[HOW TO COMPLETE THIS TASK]: Rewrite the forum thread on word embeddings below, starting with "Thank you in" and going on through "about that either.", with "observations" replaced by "samples".

Top of SUPPLIED PASSAGE

Hi everyone,
In the video, Learning Word Embeddings, at 9:07, Andrew mentions the following:
What researchers found was that if you really want to build a language model, it’s natural to use the last few words as context. But if your main goal is really to learn a word embedding, you can use all of these other contexts, and they will result in very meaningful word embeddings as well.
I’m a bit confused about the distinction here. Could someone clarify the difference between a language model and a word embedding model? I thought word embeddings were a part of language models—am I misunderstanding something?
Thank you in advance for your help!
Hi there,
It’s saying that you can learn a lot about how a word is being used in a single sentence, and that will indeed capture a fair portion of the essence of that word, albeit in combination with the overall message of the sentence. But by taking the word from multiple contexts, you’re able to extract a purer signal for what the word can truly represent, with circumstantial factors canceling. It’s kind of like how taking the average of more and more observations leads to a truer measurement as the sample size grows, since it allows for random fluctuations to be taken into account.
I haven’t seen the video, but this idea is something pervasive in statistical mechanics. Tbh I don’t know much about that either.
Cheers
Hi @Zijun_Liu, @Morrowindchamp
When Andrew says, “If you really want to build a language model, it’s natural to use the last few words as context,” he means that the focus of a language model is on predicting the next word, which naturally limits it to using the immediately preceding words. However, when he says, “If your main goal is really to learn a word embedding, then you can use all these other contexts,” he means that by focusing on learning word embeddings you don’t have to limit yourself to just the last few words. Instead, you can use other forms of context (such as nearby words from different positions) to train the embeddings. The result is a more flexible and comprehensive word representation (embedding) that may not be as constrained as the context used in a language model.
So while word embeddings are indeed used in language models when your goal is explicitly to learn the embeddings (representations of each word in a way that helps the model accurately predict the next word, given some context), you can optimize for this task by considering more flexible context choices rather than strictly using the last few words.
Hope this helps!
2 Likes
Thank you for the detailed answer. It’s super helpful!
1 Like

Bottom of SUPPLIED PASSAGE
Top of PROVIDED DATA

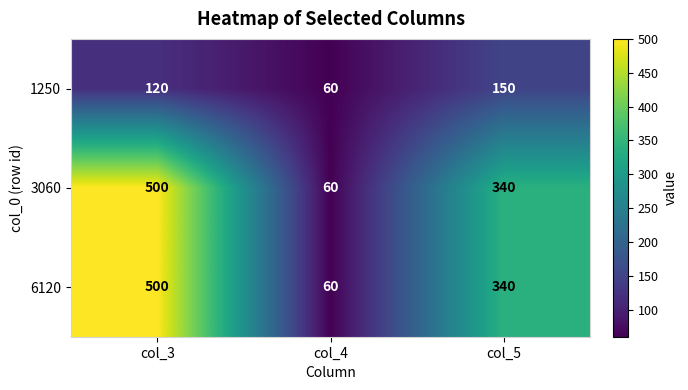

Which label corresponds to the smallest value in the chart?

col_4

Bottom of PROVIDED DATA

[TASK SOLUTION]:
Thank you in advance for your help!
Hi there,
It’s saying that you can learn a lot about how a word is being used in a single sentence, and that will indeed capture a fair portion of the essence of that word, albeit in combination with the overall message of the sentence. But by taking the word from multiple contexts, you’re able to extract a purer signal for what the word can truly represent, with circumstantial factors canceling. It’s kind of like how taking the average of more and more samples leads to a truer measurement as the sample size grows, since it allows for random fluctuations to be taken into account.
I haven’t seen the video, but this idea is something pervasive in statistical mechanics. Tbh I don’t know much about that either.